## What needs to be done
Work out how many lines in this listing hold the word "image", and give the number with nothing added.
═════ Extracted data ═════
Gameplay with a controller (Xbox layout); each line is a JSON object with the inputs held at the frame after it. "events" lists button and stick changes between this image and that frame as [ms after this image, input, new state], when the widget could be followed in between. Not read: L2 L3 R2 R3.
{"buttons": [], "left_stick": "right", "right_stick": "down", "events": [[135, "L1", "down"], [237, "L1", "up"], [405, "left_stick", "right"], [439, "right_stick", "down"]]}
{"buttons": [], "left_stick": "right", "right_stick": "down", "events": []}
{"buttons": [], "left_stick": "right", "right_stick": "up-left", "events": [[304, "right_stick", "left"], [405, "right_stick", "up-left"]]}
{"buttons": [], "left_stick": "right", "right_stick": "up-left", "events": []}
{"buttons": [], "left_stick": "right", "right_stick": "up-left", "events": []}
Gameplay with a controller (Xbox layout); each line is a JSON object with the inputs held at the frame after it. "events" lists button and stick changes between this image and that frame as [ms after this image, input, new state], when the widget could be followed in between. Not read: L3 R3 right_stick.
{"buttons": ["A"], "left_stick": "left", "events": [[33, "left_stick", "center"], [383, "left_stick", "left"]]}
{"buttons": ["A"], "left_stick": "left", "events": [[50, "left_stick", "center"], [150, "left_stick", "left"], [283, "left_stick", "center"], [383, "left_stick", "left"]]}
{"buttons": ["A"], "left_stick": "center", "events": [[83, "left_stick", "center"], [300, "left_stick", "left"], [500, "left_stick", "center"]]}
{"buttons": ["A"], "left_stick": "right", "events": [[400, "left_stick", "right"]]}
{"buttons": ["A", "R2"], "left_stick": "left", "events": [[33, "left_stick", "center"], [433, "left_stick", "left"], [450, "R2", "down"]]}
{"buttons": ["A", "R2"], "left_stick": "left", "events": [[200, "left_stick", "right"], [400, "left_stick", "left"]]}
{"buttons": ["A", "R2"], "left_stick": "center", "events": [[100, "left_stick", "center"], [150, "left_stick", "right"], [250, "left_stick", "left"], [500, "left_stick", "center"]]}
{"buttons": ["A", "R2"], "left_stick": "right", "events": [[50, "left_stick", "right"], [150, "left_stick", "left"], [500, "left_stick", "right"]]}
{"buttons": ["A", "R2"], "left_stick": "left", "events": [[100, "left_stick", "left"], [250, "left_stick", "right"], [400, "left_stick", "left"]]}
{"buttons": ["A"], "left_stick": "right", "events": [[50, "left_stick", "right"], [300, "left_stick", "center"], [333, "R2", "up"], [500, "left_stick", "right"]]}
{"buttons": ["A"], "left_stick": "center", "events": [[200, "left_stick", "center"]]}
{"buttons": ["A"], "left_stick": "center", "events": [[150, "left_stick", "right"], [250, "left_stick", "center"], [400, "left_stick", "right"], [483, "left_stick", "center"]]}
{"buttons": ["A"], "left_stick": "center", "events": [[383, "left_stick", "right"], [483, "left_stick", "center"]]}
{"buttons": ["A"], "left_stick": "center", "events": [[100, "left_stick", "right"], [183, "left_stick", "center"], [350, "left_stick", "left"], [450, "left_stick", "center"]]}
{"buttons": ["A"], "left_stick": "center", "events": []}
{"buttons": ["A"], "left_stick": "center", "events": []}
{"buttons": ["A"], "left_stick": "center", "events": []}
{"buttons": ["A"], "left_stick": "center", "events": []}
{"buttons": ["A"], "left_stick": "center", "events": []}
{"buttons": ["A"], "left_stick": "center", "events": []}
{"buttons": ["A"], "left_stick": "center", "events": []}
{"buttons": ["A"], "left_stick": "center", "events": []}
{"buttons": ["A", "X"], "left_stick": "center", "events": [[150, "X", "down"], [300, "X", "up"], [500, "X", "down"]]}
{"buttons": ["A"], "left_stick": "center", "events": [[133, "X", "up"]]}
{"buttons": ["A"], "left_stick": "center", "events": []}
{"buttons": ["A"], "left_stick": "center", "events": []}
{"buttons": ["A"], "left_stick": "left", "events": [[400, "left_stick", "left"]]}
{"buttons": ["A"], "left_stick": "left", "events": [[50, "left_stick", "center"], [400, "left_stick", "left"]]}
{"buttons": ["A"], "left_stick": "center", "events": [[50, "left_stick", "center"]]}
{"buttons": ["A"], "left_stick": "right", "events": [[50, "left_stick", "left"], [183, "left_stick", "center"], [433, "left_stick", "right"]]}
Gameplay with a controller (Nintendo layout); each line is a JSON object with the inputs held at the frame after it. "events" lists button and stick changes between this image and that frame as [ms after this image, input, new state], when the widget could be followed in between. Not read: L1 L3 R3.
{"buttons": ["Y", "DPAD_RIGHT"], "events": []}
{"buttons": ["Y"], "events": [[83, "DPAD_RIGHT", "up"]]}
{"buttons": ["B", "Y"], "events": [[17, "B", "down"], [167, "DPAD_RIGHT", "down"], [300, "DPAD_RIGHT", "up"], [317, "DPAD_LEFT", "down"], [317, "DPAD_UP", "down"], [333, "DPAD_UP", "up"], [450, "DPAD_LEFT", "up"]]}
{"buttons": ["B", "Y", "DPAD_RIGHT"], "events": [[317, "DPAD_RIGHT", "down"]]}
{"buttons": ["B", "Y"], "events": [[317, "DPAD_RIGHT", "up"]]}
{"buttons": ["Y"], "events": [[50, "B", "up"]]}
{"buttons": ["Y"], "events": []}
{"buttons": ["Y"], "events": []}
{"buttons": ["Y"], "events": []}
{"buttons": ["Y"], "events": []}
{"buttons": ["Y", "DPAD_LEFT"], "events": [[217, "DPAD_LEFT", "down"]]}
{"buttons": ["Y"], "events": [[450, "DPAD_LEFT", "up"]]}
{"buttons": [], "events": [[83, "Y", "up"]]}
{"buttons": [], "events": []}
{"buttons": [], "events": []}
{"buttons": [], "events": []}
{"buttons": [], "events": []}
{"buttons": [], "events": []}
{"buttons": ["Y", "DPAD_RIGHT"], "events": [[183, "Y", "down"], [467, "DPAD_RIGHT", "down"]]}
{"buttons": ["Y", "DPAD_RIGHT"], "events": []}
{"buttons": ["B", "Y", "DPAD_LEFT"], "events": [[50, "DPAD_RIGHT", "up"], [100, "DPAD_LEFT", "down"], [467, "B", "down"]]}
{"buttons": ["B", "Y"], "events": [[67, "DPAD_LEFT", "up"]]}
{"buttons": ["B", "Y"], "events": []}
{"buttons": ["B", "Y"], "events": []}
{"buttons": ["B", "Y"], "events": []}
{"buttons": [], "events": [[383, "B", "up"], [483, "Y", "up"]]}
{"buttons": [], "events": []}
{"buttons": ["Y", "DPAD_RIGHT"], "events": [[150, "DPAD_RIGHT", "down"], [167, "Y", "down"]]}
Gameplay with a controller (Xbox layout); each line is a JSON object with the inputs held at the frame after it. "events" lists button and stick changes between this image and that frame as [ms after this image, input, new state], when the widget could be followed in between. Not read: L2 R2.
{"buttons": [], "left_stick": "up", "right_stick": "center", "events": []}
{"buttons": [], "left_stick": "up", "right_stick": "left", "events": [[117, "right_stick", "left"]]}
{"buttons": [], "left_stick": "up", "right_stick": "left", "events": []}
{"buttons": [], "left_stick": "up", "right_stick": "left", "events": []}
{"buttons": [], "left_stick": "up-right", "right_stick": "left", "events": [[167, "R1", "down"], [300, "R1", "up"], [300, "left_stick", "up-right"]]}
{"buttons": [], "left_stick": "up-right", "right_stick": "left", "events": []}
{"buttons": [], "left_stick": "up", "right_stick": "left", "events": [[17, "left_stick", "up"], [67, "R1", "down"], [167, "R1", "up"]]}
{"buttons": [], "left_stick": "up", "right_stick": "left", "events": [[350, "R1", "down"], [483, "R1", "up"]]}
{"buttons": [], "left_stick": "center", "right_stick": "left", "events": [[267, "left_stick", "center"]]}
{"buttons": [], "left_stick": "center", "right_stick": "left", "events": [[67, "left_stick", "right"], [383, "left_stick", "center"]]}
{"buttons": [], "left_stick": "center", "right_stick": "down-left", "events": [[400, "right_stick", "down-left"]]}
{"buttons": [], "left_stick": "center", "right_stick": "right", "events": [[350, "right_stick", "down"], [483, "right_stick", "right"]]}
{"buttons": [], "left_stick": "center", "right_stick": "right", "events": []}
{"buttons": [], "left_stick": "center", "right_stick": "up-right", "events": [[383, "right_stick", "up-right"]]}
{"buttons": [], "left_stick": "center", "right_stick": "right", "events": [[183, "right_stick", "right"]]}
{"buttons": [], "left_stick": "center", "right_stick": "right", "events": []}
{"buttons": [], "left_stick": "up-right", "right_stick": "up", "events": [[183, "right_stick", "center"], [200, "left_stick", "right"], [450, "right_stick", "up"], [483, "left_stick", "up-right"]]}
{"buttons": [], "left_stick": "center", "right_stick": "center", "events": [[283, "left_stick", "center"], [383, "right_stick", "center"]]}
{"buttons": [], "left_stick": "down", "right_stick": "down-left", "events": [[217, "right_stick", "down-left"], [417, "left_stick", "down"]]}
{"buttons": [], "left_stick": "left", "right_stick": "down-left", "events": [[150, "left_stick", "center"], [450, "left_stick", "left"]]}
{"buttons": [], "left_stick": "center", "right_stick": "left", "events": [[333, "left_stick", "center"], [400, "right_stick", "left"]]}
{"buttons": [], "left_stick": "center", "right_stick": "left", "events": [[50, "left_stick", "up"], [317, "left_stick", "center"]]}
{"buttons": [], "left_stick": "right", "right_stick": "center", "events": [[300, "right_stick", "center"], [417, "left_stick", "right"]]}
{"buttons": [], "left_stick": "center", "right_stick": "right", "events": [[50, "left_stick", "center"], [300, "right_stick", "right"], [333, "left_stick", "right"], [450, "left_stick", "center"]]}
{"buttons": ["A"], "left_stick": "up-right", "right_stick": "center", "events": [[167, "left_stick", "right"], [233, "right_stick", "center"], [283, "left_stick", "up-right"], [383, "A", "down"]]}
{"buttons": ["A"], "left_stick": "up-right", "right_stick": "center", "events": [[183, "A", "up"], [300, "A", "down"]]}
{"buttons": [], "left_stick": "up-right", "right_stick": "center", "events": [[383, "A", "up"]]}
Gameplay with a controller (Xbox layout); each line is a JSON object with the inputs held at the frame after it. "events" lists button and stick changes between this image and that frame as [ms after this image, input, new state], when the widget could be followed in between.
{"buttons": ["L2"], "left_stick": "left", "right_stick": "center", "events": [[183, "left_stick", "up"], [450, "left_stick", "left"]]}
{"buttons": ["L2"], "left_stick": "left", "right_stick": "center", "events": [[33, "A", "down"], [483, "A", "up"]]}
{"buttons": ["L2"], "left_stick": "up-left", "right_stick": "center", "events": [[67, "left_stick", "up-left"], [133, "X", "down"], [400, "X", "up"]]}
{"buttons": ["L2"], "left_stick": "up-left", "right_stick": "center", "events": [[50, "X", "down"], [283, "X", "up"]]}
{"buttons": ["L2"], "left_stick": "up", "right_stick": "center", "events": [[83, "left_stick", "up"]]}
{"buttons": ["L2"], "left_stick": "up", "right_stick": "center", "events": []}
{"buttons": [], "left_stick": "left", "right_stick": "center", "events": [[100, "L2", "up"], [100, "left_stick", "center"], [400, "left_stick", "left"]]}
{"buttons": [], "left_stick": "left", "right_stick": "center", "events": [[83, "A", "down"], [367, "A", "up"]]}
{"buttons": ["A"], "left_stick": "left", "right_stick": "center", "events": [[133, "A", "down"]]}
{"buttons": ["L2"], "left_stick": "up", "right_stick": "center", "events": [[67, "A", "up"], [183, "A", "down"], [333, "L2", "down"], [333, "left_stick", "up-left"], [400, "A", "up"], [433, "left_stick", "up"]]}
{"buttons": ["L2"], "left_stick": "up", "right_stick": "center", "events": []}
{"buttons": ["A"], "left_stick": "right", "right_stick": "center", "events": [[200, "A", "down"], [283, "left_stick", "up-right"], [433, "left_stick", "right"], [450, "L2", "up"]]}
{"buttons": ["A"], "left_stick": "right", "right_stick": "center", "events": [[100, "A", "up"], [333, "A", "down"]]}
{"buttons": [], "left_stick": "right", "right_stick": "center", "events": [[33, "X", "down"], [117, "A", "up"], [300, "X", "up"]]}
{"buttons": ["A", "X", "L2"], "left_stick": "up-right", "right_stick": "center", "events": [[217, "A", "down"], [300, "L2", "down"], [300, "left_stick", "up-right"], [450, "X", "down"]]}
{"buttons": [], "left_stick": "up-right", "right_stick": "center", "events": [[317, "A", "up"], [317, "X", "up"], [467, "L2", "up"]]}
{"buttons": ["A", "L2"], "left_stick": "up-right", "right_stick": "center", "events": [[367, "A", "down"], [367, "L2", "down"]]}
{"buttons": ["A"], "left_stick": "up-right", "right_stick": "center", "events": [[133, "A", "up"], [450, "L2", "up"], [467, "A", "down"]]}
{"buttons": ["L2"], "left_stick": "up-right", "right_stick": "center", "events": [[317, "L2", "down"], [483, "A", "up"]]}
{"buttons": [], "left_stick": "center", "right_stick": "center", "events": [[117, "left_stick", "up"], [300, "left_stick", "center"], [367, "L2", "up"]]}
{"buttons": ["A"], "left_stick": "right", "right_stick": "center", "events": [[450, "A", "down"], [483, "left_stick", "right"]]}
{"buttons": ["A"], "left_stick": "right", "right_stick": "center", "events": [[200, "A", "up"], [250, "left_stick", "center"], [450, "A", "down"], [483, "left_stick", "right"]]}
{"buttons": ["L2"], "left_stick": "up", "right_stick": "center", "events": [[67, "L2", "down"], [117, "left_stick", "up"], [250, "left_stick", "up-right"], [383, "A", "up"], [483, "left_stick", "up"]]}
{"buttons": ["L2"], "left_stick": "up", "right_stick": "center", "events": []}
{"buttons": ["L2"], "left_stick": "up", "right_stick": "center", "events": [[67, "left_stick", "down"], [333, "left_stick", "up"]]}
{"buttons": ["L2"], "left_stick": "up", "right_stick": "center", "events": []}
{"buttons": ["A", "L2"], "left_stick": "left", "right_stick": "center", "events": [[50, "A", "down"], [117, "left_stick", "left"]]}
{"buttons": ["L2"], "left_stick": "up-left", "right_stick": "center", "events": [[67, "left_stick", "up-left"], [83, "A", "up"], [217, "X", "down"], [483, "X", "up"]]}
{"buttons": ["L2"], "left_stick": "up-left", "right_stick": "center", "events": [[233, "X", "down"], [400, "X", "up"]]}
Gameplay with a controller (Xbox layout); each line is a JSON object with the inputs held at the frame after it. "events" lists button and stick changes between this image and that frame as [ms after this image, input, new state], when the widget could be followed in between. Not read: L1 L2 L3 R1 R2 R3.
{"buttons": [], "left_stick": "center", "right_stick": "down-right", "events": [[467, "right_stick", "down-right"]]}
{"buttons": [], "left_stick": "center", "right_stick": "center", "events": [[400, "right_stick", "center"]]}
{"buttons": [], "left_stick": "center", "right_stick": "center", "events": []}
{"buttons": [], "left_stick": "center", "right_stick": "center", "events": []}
═════
## Task output
6